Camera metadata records

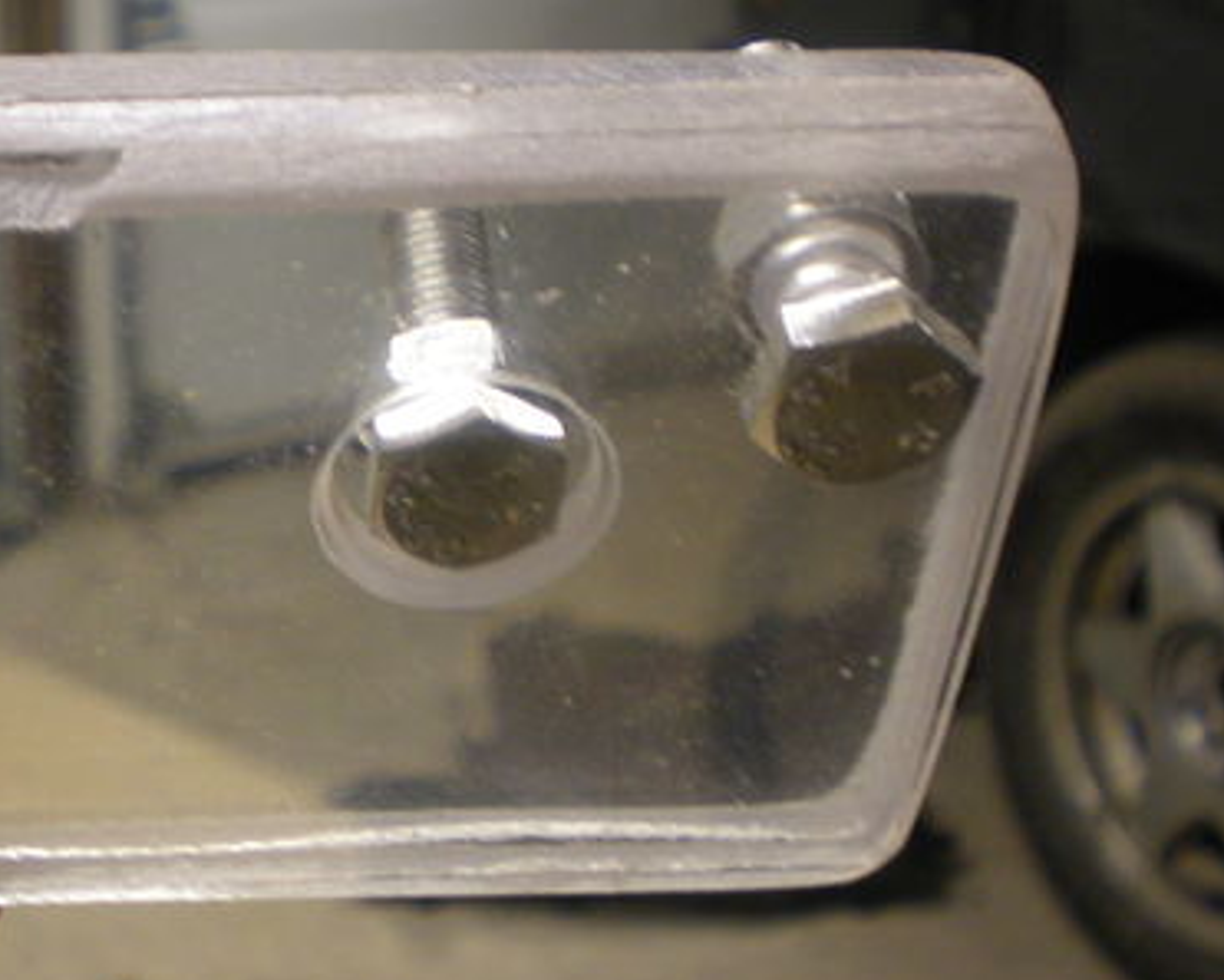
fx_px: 2681
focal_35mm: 74
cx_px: 307
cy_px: 498
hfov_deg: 25.4
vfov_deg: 20.7
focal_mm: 7.4
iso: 200
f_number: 3.5
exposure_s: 1/17.7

→ **Directions for this task**
We ask that the entries above be copied exactly, with the pictures omitted.

→ **Result below**
fx_px: 2681
focal_35mm: 74
cx_px: 307
cy_px: 498
hfov_deg: 25.4
vfov_deg: 20.7
focal_mm: 7.4
iso: 200
f_number: 3.5
exposure_s: 1/17.7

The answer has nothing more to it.